* **TASK STATEMENT**: Output a JSON list of strings, one per line, covering the material from the line containing "phylum: Basidiomycota" through its end, including both ends. Omit blank lines and the pictures.

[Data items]
------

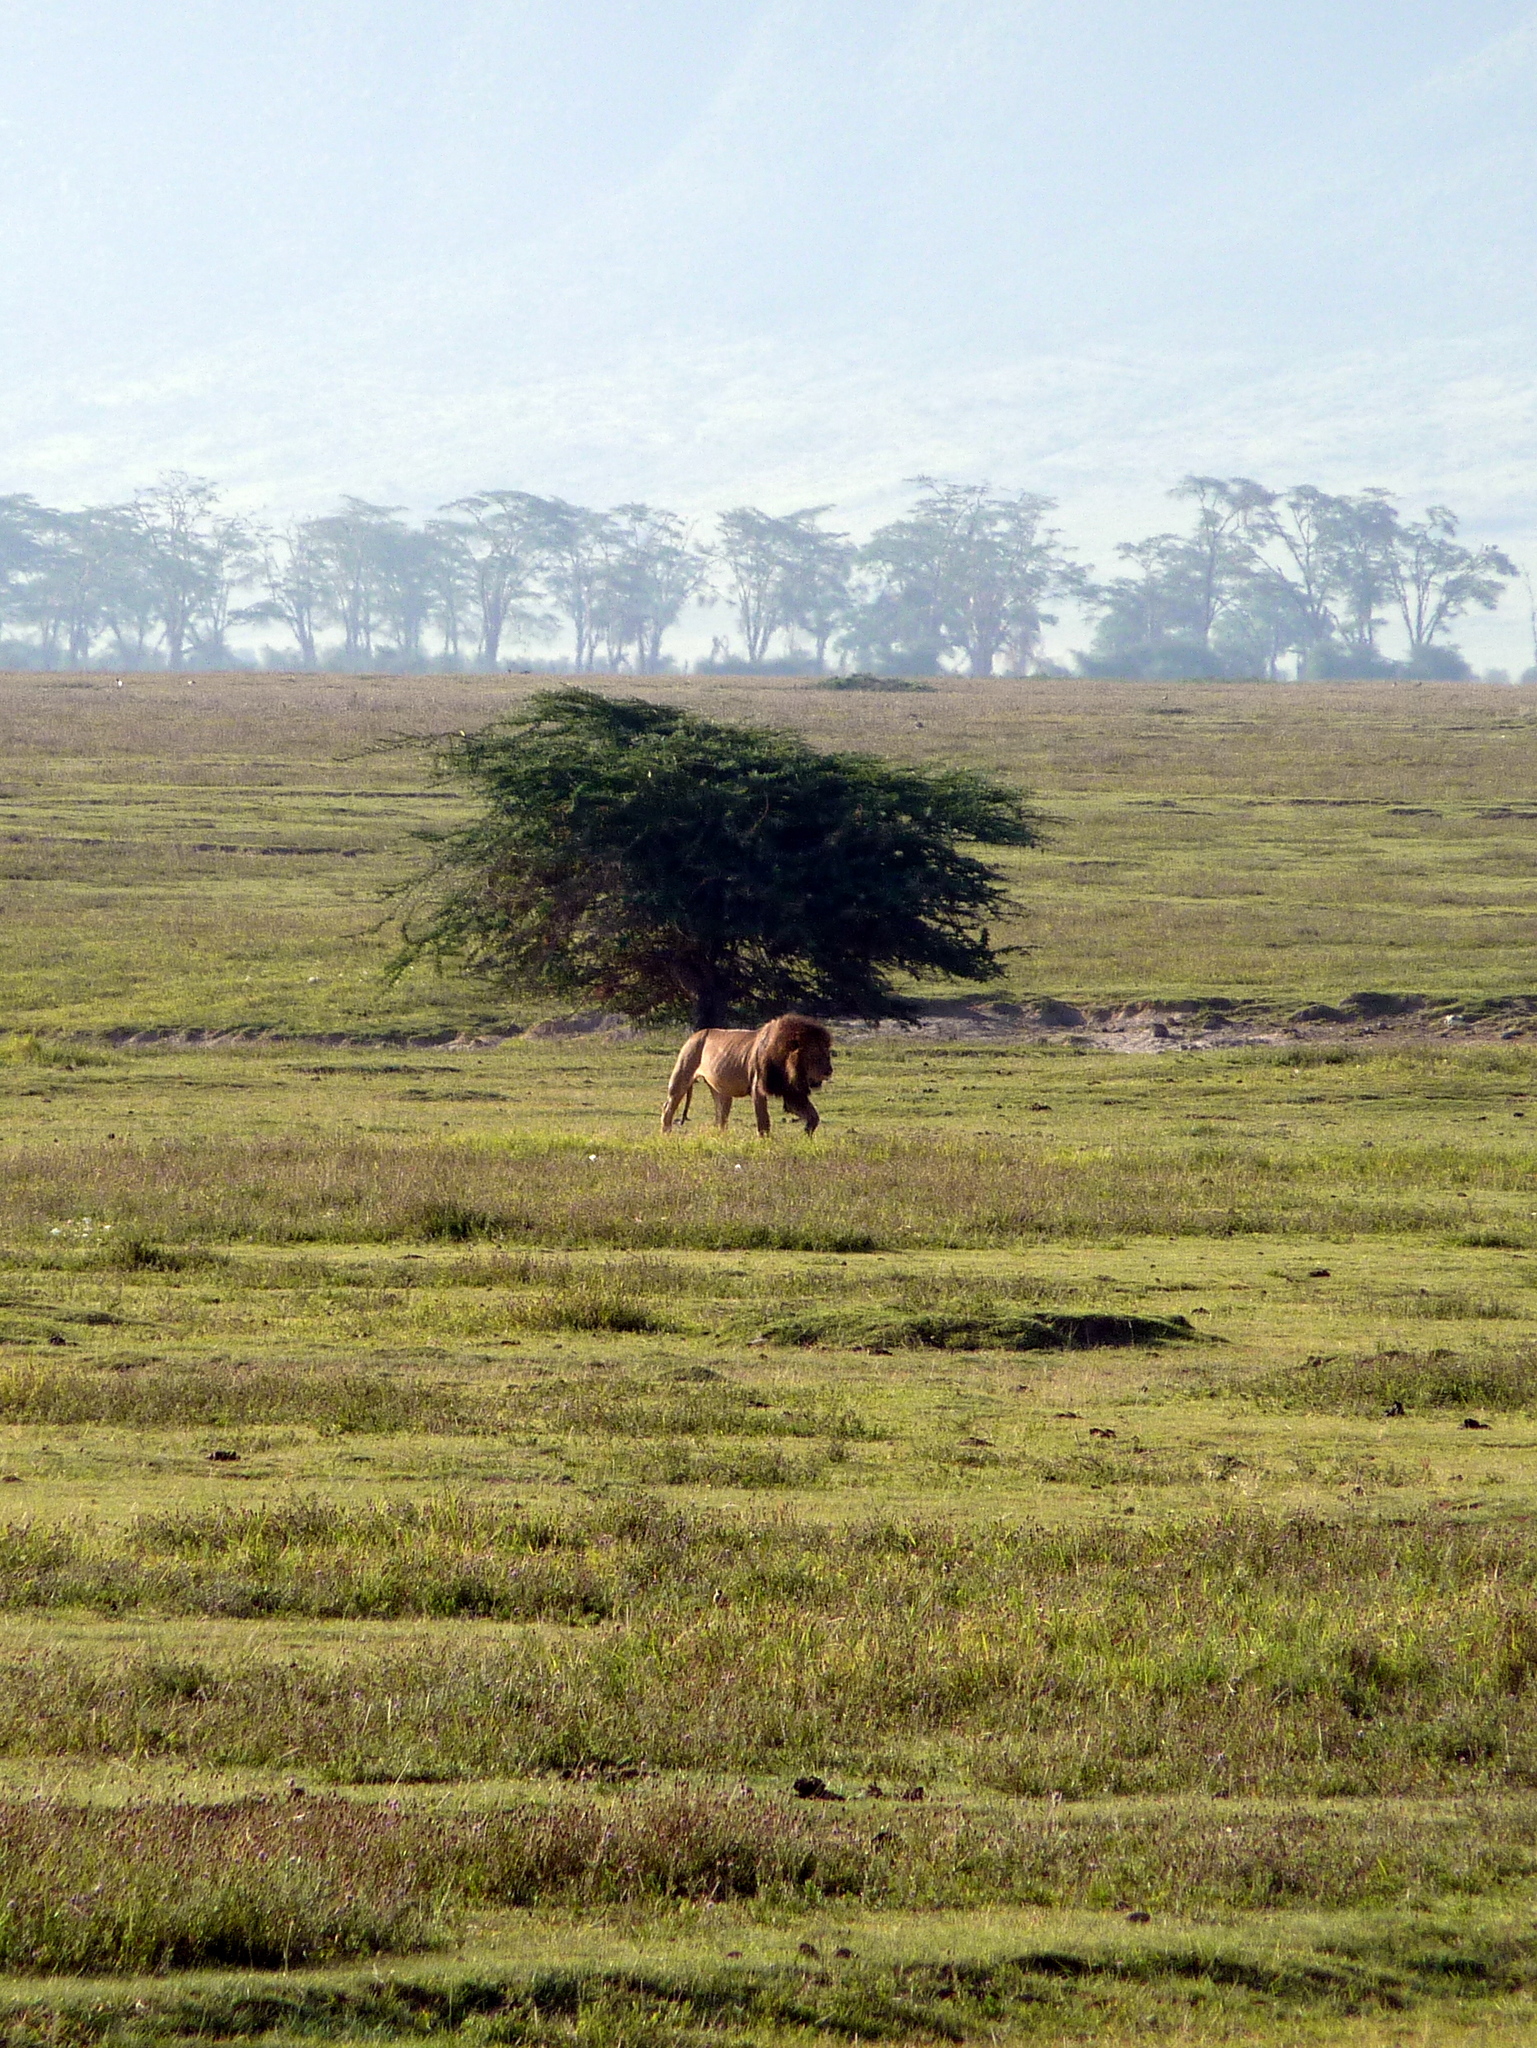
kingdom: Animalia
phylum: Chordata
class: Mammalia
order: Carnivora
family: Felidae
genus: Panthera
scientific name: Panthera leo
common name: Lion
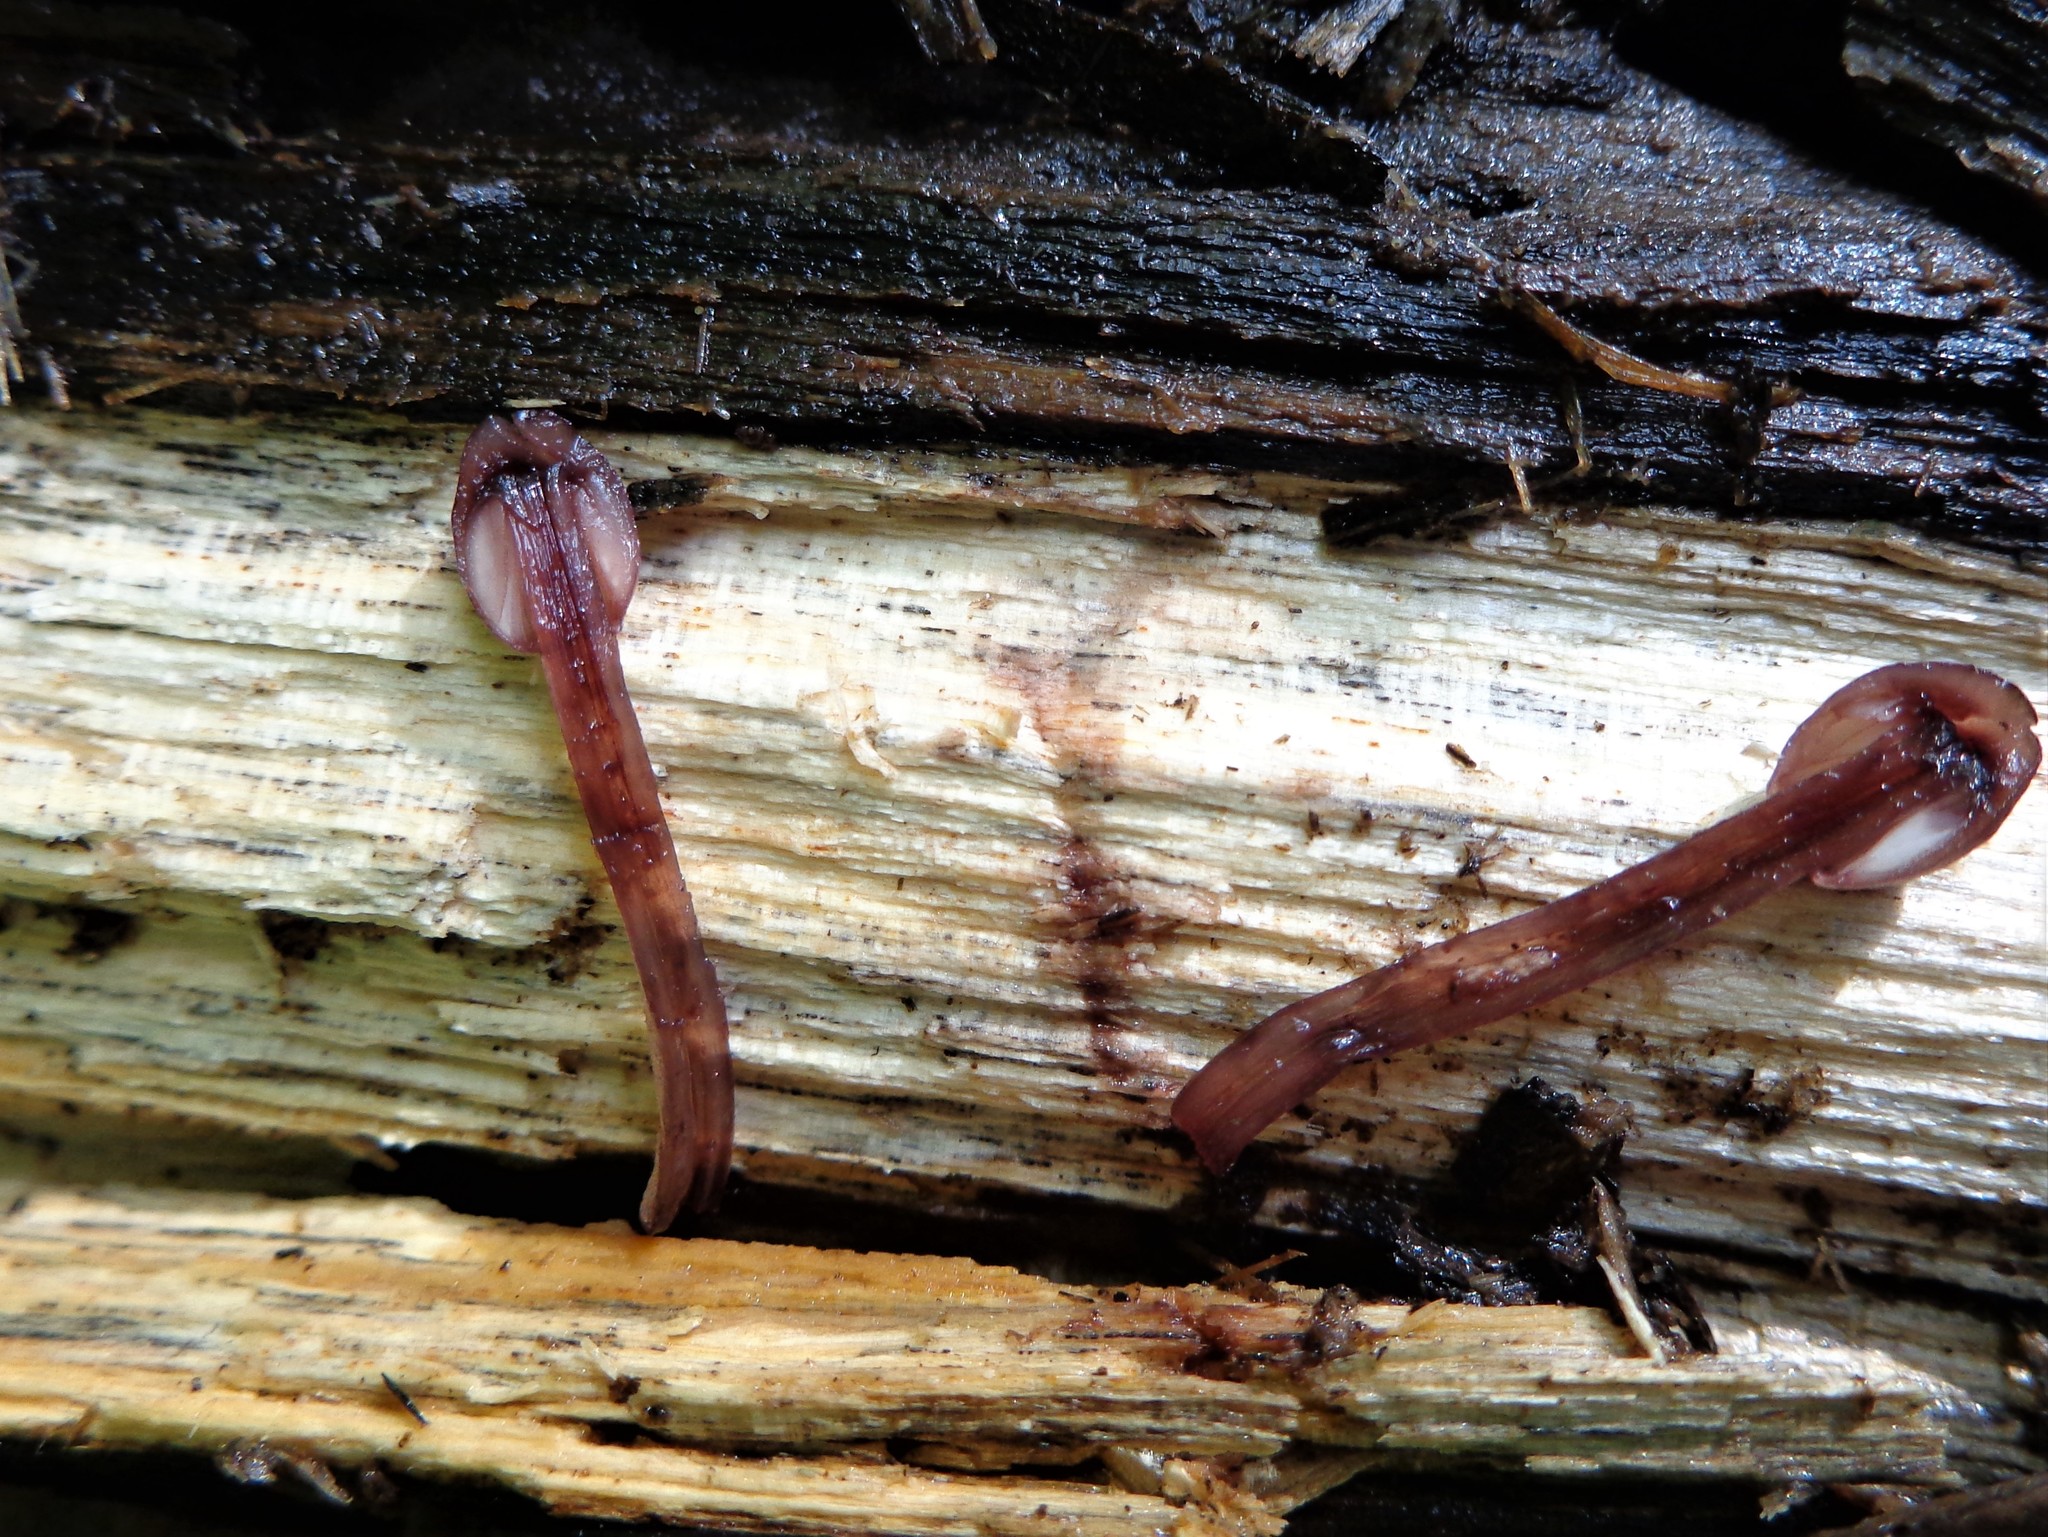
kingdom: Fungi
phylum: Basidiomycota
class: Agaricomycetes
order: Agaricales
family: Mycenaceae
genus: Mycena
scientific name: Mycena haematopus
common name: Burgundydrop bonnet
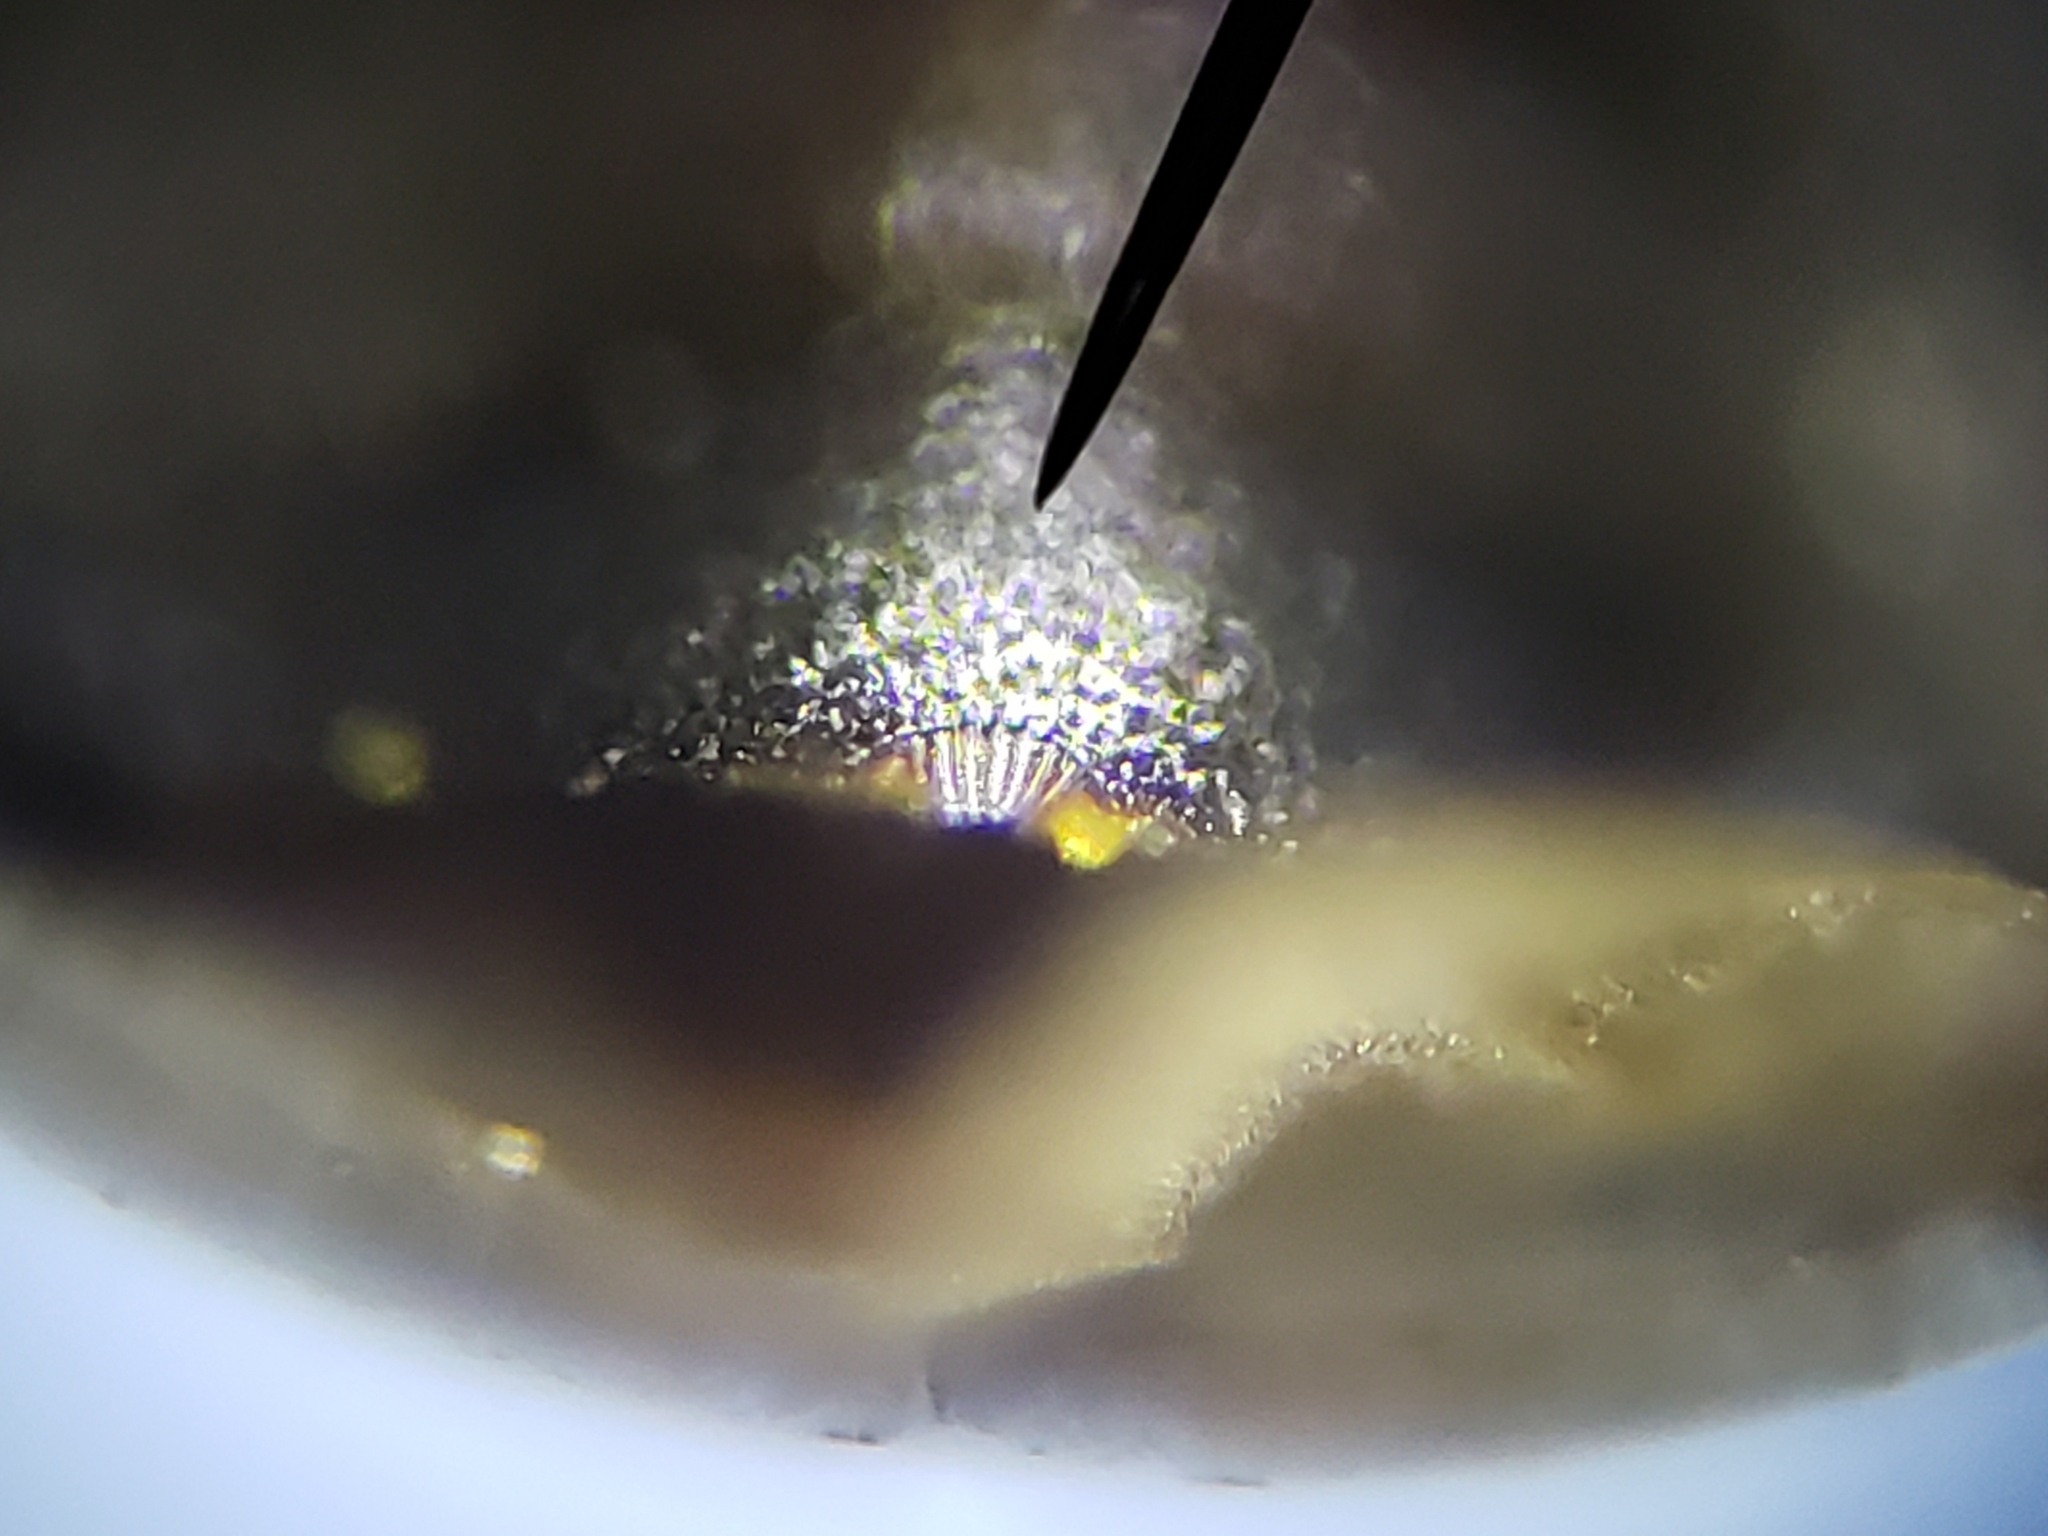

------

* **TASK OUTPUT**:
[
  "phylum: Basidiomycota",
  "class: Agaricomycetes",
  "order: Agaricales",
  "family: Mycenaceae",
  "genus: Mycena",
  "scientific name: Mycena haematopus",
  "common name: Burgundydrop bonnet"
]